The InterContinental Futures Exchange (ICE) US dollar
index is a measure of the value of the US dollar against important other major
global currencies. There is also a trade weighted US dollar index, which
incorporates many more currencies and which is based on the level of trade
between the counties concerned and the USA, but the ICE index is consulted to a
greater extent by Foreign Exchange traders.
The dollar index comprises of the weighted averages of
the values of the Euro, Japanese Yen, Pound sterling, Canadian dollar, Swedish
Krona and Swiss franc. The weights of each that are used to calculate the
average are as in the table above.
These weightings have ever only been recalculated
once, on the occasion of the introduction of the Euro. Then several
currencies were incorporated into the Euro and at the same time disappeared as
individual units from the dollar index.
The dollar index can be and is traded, just like the
currencies that go to make it up. It is also amenable to Technical Analysis.

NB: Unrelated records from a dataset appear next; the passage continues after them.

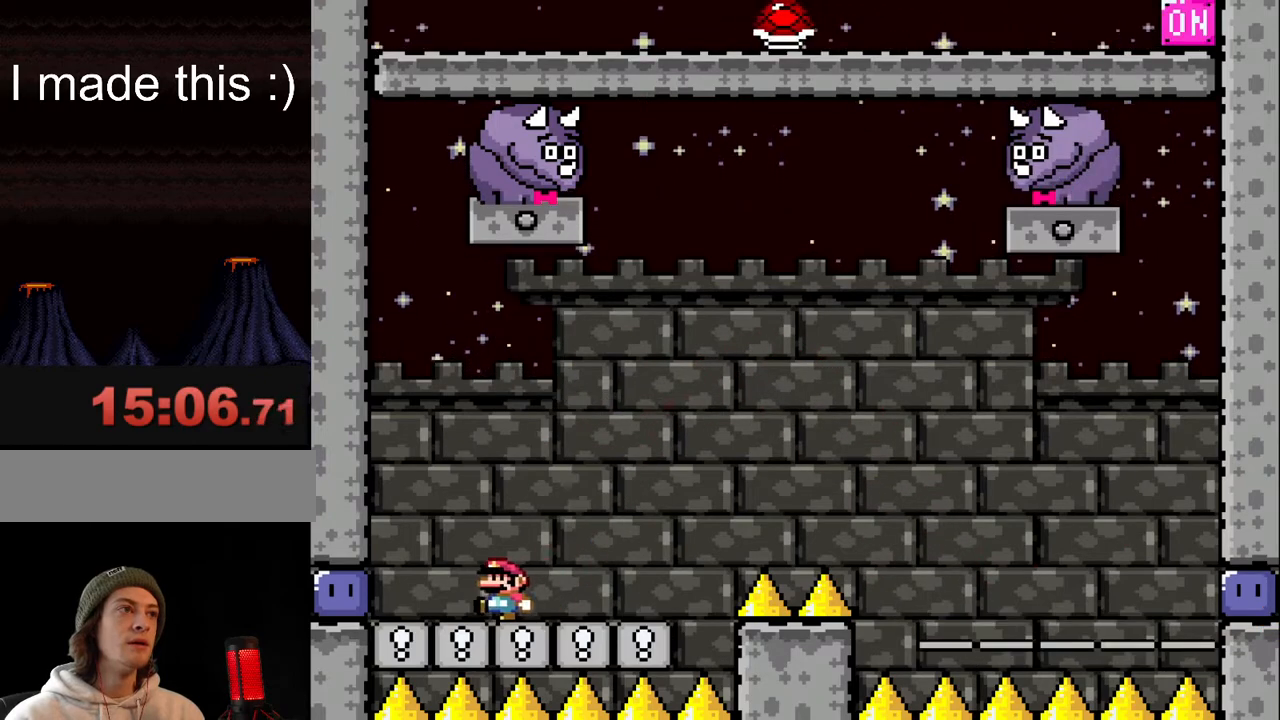
{"buttons": ["Y", "DPAD_RIGHT"], "events": [[33, "DPAD_UP", "up"], [283, "Y", "up"], [333, "Y", "down"], [350, "DPAD_LEFT", "up"], [467, "DPAD_RIGHT", "down"]]}
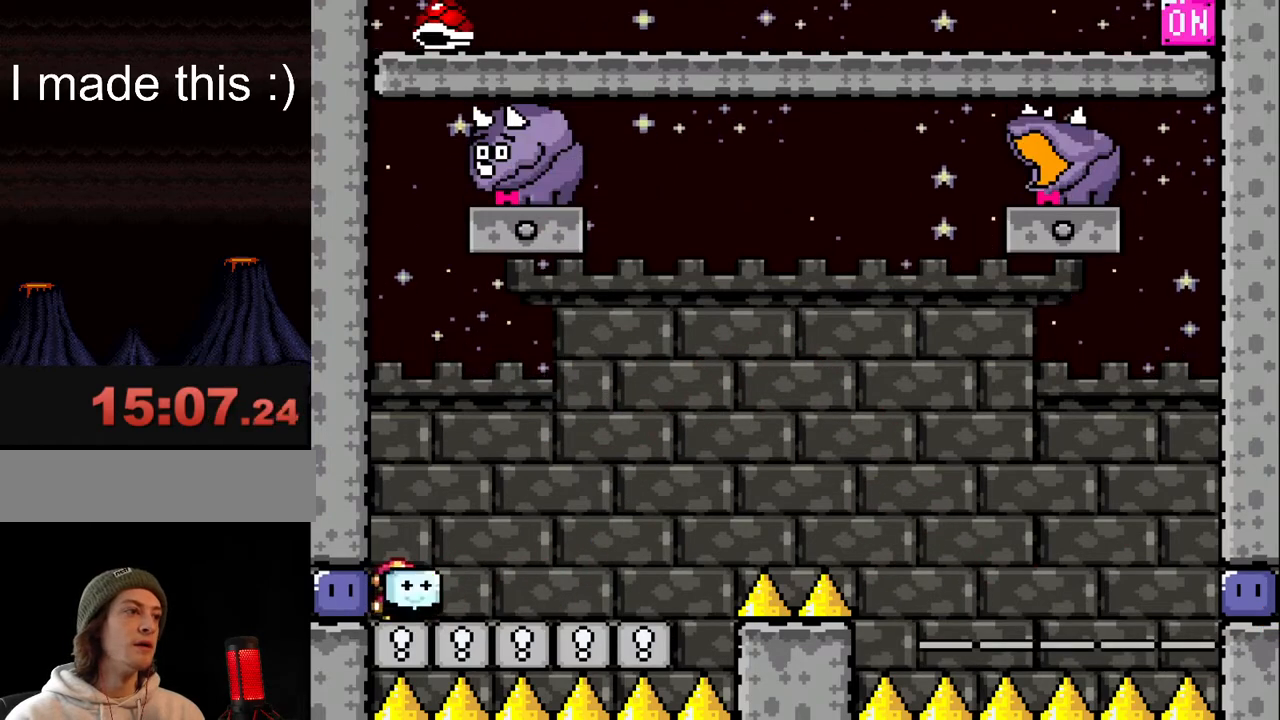
{"buttons": ["Y", "DPAD_RIGHT"], "events": []}
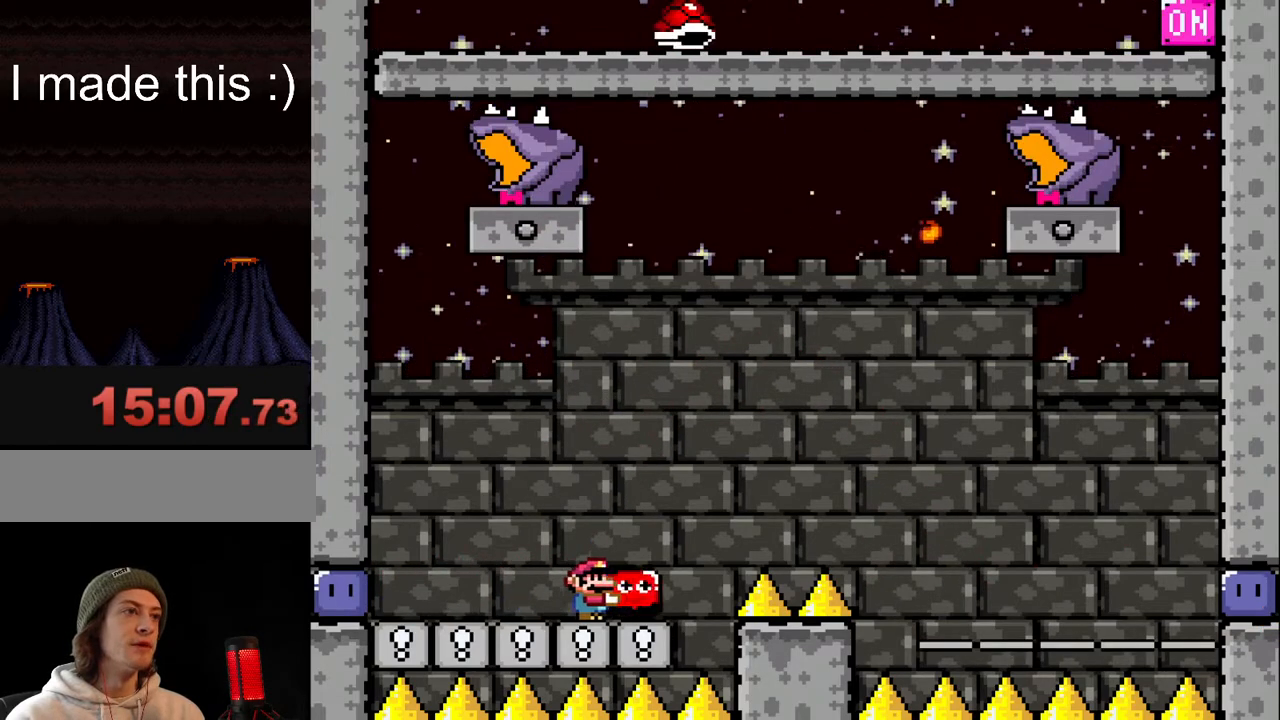
{"buttons": ["B", "Y", "DPAD_RIGHT"], "events": [[83, "B", "down"]]}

Its TA formations, support and resistance levels and other indicators are
watched just as carefully on the USDX chart as they might be on any other.
Is USDX on the move?
In the above daily chart of the US dollar index, it
can be seen that the instrument made an effort to get above its 200 Day
Exponential Moving Average (DMA). This move has been rejected, at least for
now, by the market. It can also be seen that it occurred at a level of
resistance. Even if it does break through this there is another resistance
level above it. In addition, the 200 DMA is sloping down, which is on average a
bearish indication.
There was considerable turbulence in the value of the
index during and after the recent ECB announcement on interest rates.
This is not surprising as the Euro is the largest component of the index.
All in all, from the Technical Analysis point of view,
the US dollar could be in for a fall from here. The fundamentals, in the form
of the well signalled determination of the Federal Reserve to keep interest
rates low for the foreseeable future, would facilitate this outcome.